In fact, His holy Name should be “blessed and praised and glorified and exalted and uplifted and honored and elevated and extolled.” (Thanks, Sefaria.org, for the varied adjectives I couldn’t have come up with to translate on my own.) His Name should be all those adjectives, “above all the blessings and praises and songs we say in this world.” And, God, can we have some peace, please? 

So, ok, it’s about God and about peace. It’s still not about my father.

But of course, what am I thinking about when I say it? To be honest, I am rarely thinking about God or exalting or sanctifying His Name or even about praying for peace. Fealty to tradition or not, when I say the mourner’s prayer, I am thinking about my mourning and the one for whom I am mourning. I would even venture to guess that there’s somewhat of a tradition right there; I may not be focusing on the words as the Sages of old established them, but I’m pretty sure there’s a longstanding tradition of ignoring those words even as they are recited and thinking instead about our parents. 

That gap between the words and the intention has not gone unnoticed, and many before me have offered suggestions as to the connection between mourning and praising God. Most obviously, perhaps, praising God as a mourner might be an expression of acceptance of tragedy: by praising Him even at the times of our deepest sorrows, we acknowledge that despite our pain, we defer to Him and His judgment. I don’t know why my father died when he did, and it hurts me, and I still pray to the God who created a world with death and perhaps (without getting into philosophical nuances regarding exactly how God runs the world) determined how and when my father’s death would occur. I still praise God and look to Him for peace – and perhaps there is something there about praying for His help in finding my inner peace with my loss. 

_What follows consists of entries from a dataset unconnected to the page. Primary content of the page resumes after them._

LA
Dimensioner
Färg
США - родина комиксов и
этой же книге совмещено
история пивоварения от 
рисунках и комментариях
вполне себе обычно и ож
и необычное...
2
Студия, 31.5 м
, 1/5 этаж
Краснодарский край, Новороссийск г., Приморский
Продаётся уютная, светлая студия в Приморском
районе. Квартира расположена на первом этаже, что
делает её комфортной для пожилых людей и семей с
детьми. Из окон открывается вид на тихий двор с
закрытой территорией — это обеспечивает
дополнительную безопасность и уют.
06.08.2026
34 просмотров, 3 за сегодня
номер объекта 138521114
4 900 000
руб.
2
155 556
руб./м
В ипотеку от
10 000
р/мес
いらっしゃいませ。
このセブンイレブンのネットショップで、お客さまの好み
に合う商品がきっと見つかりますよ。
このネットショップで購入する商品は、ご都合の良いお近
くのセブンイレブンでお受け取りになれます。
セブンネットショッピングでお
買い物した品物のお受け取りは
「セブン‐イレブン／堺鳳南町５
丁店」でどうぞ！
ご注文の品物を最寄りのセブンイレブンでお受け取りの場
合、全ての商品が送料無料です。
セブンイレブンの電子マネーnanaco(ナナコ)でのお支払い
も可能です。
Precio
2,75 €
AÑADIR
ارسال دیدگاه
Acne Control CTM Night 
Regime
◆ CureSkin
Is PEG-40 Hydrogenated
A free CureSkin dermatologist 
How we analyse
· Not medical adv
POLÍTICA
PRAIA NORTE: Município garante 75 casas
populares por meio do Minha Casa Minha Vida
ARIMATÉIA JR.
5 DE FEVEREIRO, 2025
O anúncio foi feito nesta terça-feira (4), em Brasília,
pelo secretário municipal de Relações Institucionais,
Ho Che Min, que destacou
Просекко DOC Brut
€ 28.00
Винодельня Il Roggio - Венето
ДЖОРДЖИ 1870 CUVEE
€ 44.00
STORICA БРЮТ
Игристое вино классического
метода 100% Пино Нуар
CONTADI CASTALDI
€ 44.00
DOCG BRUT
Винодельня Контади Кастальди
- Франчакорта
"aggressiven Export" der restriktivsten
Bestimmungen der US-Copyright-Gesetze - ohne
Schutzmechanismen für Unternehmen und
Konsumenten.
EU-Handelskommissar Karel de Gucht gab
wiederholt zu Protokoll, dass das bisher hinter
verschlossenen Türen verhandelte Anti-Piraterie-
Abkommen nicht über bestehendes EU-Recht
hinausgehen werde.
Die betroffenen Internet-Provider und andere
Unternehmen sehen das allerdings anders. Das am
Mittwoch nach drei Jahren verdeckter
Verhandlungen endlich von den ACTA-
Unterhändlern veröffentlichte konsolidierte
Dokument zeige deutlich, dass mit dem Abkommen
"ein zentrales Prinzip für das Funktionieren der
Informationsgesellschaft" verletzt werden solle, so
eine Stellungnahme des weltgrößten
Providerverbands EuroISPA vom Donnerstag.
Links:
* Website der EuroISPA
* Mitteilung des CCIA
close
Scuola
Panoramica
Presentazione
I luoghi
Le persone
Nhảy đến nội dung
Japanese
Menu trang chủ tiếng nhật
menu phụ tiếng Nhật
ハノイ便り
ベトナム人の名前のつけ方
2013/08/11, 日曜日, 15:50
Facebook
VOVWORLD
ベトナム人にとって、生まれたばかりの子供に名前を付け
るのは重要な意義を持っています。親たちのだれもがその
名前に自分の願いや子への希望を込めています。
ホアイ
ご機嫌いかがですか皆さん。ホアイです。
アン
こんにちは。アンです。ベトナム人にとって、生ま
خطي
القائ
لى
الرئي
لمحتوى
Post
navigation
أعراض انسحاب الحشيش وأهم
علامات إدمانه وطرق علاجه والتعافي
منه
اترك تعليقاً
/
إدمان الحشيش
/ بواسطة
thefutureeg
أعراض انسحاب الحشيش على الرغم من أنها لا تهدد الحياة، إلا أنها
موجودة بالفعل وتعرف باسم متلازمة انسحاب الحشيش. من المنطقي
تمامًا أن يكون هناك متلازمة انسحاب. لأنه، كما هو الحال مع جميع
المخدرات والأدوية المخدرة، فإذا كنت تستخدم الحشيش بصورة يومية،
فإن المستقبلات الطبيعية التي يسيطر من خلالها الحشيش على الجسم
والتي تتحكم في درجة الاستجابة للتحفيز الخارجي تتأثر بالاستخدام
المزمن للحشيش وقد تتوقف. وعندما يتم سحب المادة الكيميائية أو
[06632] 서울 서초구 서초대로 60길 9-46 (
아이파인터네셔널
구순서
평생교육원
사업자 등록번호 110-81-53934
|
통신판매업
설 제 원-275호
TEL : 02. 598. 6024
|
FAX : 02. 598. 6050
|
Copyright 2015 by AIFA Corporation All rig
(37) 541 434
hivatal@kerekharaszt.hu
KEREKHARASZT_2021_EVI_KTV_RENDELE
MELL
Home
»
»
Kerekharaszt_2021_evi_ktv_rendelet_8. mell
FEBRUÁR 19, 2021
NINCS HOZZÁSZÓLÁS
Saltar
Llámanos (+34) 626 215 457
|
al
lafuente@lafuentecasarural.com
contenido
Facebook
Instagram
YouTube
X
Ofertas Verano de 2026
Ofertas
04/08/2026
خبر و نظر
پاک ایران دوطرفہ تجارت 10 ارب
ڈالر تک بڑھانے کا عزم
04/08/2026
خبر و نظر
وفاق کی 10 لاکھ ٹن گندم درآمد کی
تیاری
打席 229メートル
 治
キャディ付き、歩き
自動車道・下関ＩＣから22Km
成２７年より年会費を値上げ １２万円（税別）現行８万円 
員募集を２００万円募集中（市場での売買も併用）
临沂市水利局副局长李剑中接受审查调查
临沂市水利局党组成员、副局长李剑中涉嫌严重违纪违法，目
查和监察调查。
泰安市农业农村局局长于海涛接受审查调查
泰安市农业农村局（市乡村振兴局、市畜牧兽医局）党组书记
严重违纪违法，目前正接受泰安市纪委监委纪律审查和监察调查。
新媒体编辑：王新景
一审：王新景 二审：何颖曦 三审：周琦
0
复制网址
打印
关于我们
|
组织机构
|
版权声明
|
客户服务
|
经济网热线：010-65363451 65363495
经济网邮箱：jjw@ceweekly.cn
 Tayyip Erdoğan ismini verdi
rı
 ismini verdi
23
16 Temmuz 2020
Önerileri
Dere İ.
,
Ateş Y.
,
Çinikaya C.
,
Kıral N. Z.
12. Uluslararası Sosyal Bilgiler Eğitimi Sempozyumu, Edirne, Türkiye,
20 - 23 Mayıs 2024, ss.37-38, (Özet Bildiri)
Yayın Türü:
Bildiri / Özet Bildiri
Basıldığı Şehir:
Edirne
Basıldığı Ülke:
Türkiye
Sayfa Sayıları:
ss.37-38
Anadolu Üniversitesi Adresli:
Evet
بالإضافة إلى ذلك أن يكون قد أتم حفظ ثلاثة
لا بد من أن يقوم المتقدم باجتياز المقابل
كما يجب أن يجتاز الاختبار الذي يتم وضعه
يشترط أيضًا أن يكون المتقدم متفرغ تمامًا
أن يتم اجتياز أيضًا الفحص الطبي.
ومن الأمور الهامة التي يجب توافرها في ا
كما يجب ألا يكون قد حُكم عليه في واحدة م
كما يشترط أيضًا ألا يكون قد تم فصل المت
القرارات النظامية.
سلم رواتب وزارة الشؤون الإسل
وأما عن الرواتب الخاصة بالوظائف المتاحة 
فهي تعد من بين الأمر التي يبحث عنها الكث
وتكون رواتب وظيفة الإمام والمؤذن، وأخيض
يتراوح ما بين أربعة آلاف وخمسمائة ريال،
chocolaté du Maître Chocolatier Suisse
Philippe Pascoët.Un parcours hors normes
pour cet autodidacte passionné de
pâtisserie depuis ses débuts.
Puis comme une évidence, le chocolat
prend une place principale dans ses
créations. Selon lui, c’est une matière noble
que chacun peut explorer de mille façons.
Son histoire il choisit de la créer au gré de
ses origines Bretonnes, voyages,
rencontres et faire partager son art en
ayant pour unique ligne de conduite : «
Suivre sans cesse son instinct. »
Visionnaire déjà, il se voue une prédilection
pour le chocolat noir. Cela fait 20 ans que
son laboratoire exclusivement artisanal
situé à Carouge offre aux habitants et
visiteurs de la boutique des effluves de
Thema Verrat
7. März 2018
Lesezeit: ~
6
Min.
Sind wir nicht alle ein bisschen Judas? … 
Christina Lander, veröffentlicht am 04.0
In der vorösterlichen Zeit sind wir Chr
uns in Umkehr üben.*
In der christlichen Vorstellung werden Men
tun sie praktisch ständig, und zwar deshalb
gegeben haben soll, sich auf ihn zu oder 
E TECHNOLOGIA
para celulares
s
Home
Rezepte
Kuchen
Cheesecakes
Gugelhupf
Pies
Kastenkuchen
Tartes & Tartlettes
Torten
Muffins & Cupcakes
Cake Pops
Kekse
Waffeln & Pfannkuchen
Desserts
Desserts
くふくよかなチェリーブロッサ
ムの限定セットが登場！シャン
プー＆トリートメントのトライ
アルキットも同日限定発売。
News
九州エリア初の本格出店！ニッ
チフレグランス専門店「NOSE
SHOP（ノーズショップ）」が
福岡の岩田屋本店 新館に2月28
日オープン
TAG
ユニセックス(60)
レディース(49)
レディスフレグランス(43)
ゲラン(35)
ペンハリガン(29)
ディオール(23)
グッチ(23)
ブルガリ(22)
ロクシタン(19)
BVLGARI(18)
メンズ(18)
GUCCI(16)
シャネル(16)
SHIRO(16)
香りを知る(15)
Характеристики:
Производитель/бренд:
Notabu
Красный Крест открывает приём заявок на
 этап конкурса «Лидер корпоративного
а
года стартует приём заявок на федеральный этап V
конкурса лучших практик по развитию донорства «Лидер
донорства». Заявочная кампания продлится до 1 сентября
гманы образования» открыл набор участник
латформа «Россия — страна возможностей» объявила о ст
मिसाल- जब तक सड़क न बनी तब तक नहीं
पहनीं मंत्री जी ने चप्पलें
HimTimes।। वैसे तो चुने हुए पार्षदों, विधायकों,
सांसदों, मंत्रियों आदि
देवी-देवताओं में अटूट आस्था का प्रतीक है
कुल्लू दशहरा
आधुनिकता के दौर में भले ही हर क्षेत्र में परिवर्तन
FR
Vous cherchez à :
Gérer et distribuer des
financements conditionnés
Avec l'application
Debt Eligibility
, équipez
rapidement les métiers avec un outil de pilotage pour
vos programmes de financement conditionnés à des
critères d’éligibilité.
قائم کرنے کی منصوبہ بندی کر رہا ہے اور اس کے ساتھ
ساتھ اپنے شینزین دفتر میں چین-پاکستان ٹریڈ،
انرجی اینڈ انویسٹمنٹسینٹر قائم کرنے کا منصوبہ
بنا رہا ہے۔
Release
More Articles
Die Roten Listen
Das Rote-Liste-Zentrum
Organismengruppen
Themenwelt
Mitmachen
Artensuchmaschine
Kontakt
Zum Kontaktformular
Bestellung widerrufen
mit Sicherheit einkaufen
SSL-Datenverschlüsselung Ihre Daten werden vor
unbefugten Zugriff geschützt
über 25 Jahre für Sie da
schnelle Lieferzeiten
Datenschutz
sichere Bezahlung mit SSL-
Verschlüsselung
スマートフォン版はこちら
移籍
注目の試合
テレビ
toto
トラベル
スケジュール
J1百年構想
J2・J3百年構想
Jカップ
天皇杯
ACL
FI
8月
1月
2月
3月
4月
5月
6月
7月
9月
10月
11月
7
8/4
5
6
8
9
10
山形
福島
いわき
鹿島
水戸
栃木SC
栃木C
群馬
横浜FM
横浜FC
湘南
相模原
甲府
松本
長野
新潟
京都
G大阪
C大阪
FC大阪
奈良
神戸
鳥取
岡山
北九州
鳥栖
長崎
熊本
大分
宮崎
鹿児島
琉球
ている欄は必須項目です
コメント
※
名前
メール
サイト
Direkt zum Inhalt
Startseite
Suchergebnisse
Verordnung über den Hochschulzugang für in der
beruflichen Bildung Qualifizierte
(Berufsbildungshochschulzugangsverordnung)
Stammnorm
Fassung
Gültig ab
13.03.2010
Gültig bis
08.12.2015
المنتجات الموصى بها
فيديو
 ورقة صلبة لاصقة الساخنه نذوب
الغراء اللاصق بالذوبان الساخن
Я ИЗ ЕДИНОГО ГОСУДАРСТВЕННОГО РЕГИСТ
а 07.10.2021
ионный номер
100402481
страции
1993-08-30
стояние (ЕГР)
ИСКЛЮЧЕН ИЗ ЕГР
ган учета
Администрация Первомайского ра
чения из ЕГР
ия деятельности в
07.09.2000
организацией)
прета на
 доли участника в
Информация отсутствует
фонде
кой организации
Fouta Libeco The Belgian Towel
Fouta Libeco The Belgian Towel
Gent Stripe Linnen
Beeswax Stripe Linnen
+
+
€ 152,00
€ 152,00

But again, let’s be honest: that’s still not really what I’m thinking about. I’m not thinking about praising God despite my loss, even as I say the words that do so; I’m thinking about my father and my loss. Let’s be honest; I’m saying Kaddish for my father, not for God. After all, in the Midrashic origin story behind the Mourner’s Kaddish, a bereft son is called upon to lead prayers as a means of improving his father’s “life” in the World to Come (a phrase I’m using here to refer to the spiritual existence of the soul after death). That’s why we say it: to elicit responses from others, to get them to praise God along with us, to increase positive mitzvah activity here on earth that can be credited to our parents even after they’ve passed. 

I am saying it so there will be praises of God, but what am I really thinking about? L’chvod avi – for my father’s honor. 

And how does that work? How can the words I say, or the responses I elicit, count as if my father had done something worthy of moving his soul up a rung in the World to Come? Because what I do in this world is a reflection of my father. My very existence is due to him, and more than that, my values and beliefs – and therefore my actions, including reciting Kaddish on his behalf – all that was shaped, not entirely but certainly in large part, by him. 

Is it so terrible to say l’chvod ishti as a preface to Kiddush? I am still not comfortable with the practice – but after the past months of Kaddish, I may have a framework in which to understand it better. Perhaps what that rabbi was really saying was that his commitment to God and to mitzvot is strengthened through his relationship with his wife. Maybe the two of them grow together, and learn from each other and support each other, and so he feels that when he observes the mitzvah of sanctifying the day and the meals of Shabbat or a holiday, he really owes that – perhaps not entirely, but in part – to her. Perhaps he wishes for his Kiddush to be credited to her in a way similar to how I hope for my Kaddish to be credited to my father because she and he played such a large role in inspiring us in our developing relationships with God. 

After all, we all have people within our lives who have inspired and supported us in sanctifying the physical world through our actions, whether with regard to God or in more human terms of personal growth and making the world a better place. And it does seem worth seeking out ways to credit them.